2.   O Serviço para a IA e os Estados-Membros facilitam a elaboração de códigos de conduta relativos à aplicação voluntária, inclusive pelos responsáveis pela implantação, de requisitos específicos a todos os sistemas de IA, com base em objetivos claros e indicadores-chave de desempenho para medir a consecução desses objetivos, nomeadamente elementos como, entre outros:

a)

Elementos aplicáveis das Orientações Éticas da União para uma IA de Confiança;

b)

Avaliar e minimizar o impacto dos sistemas de IA na sustentabilidade ambiental, nomeadamente no que diz respeito à programação e às técnicas de conceção, treino e utilização da IA eficientes do ponto de vista energético;

c)

Promover a literacia no domínio da IA, em especial das pessoas que lidam com o desenvolvimento, o funcionamento e a utilização da IA;

d)

Facilitar uma conceção inclusiva e diversificada dos sistemas de IA, nomeadamente através da constituição de equipas de desenvolvimento inclusivas e diversificadas e da promoção da participação das partes interessadas nesse processo;

e)

Avaliar e prevenir as repercussões negativas dos sistemas de IA nas pessoas vulneráveis ou nos grupos de pessoas vulneráveis, inclusive no que diz respeito à acessibilidade para pessoas com deficiências, bem como na igualdade de género.

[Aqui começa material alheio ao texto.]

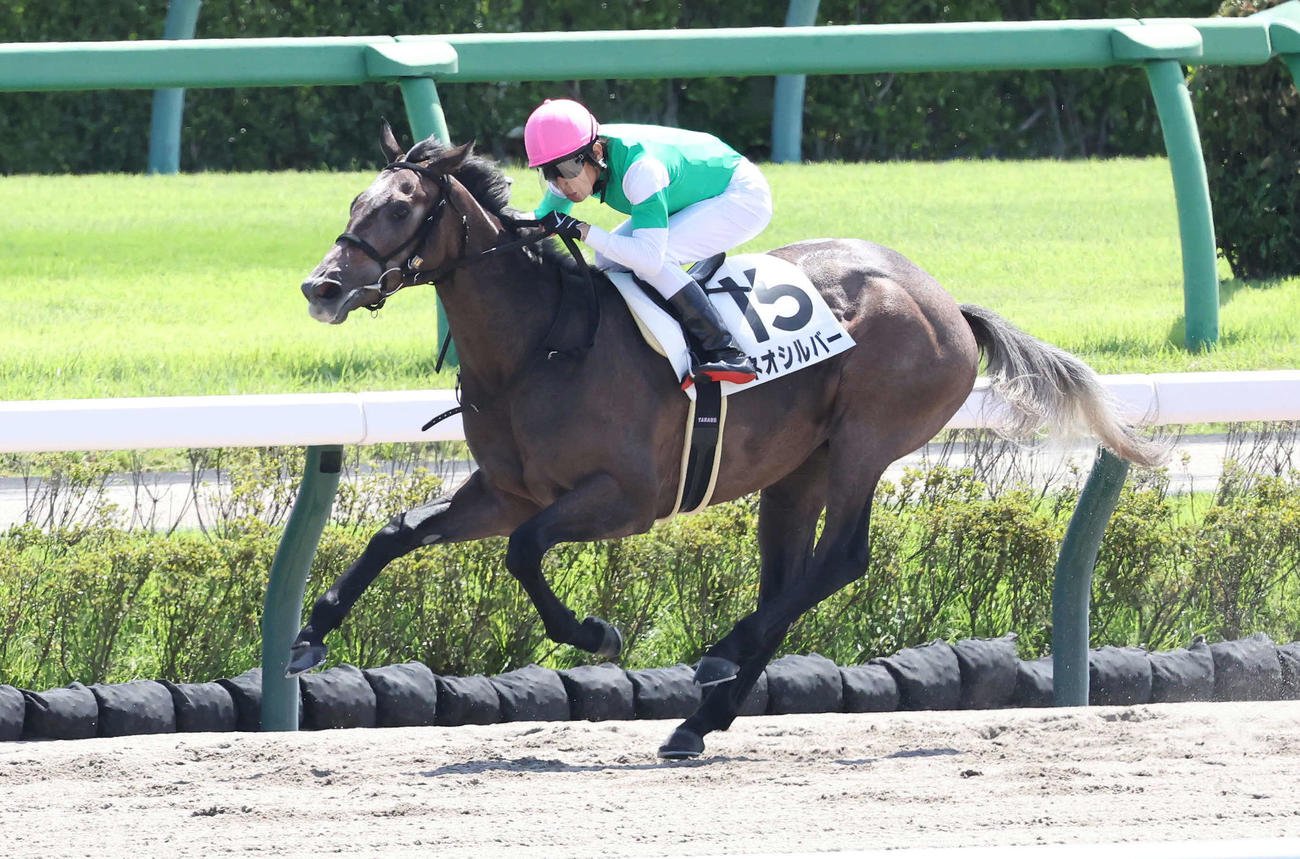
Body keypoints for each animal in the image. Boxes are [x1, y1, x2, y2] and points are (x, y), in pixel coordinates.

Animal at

3.   Os códigos de conduta podem ser elaborados por prestadores ou responsáveis pela implantação de sistemas de IA a título individual ou por organizações que os representem, ou ambos, nomeadamente com a participação de quaisquer partes interessadas e das respetivas organizações representativas, incluindo organizações da sociedade civil e o meio académico. Os códigos de conduta podem abranger um ou mais sistemas de IA, tendo em conta a semelhança da finalidade prevista desses sistemas.

4.   O Serviço para a IA e os Estados-Membros têm em conta as necessidades e os interesses específicos das PME, incluindo as empresas em fase de arranque, quando incentivam e facilitam a elaboração de códigos de conduta.

Perguntas comuns

Perguntas frequentes

O que são códigos de conduta no âmbito do Artigo 95.o da Lei da IA?
Os códigos de conduta são documentos que ajudam as empresas e outras entidades a aplicar voluntariamente certas regras de segurança e responsabilidade com sistemas de inteligência artificial (IA), mesmo quando esses sistemas não são classificados como de alto risco; esses códigos guiam-se por boas práticas técnicas e incluem mecanismos claros para gestão e acompanhamento.
Quem pode elaborar os códigos de conduta mencionados neste artigo?
Estes códigos podem ser elaborados por empresas ou entidades responsáveis individualmente ou por grupos que as representam, podendo contar também com contribuições de outras partes interessadas, como organizações não-governamentais ou universidades, assegurando assim que diversos pontos de vista sejam incluídos na criação das regras e recomendações.
Quais objetivos específicos devem constar nesses códigos de conduta?
Os códigos devem abranger objetivos como a ética na IA, redução dos impactos ambientais, formação sobre IA para utilizadores e programadores, conceção inclusiva e diversificada, incluindo equipas variadas, e proteção especial para grupos vulneráveis, garantindo equidade de género e acessibilidade para pessoas com deficiência.
Como se consideram as necessidades específicas das PME na criação desses códigos?
As pequenas e médias empresas (PME), incluindo empresas iniciantes, têm atenção especial na criação destes códigos, sendo consideradas as suas necessidades e interesses específicos, de modo a incentivá-las a adotar voluntariamente boas práticas em IA sem sobrecarregá-las com requisitos excessivos ou difíceis de implementar.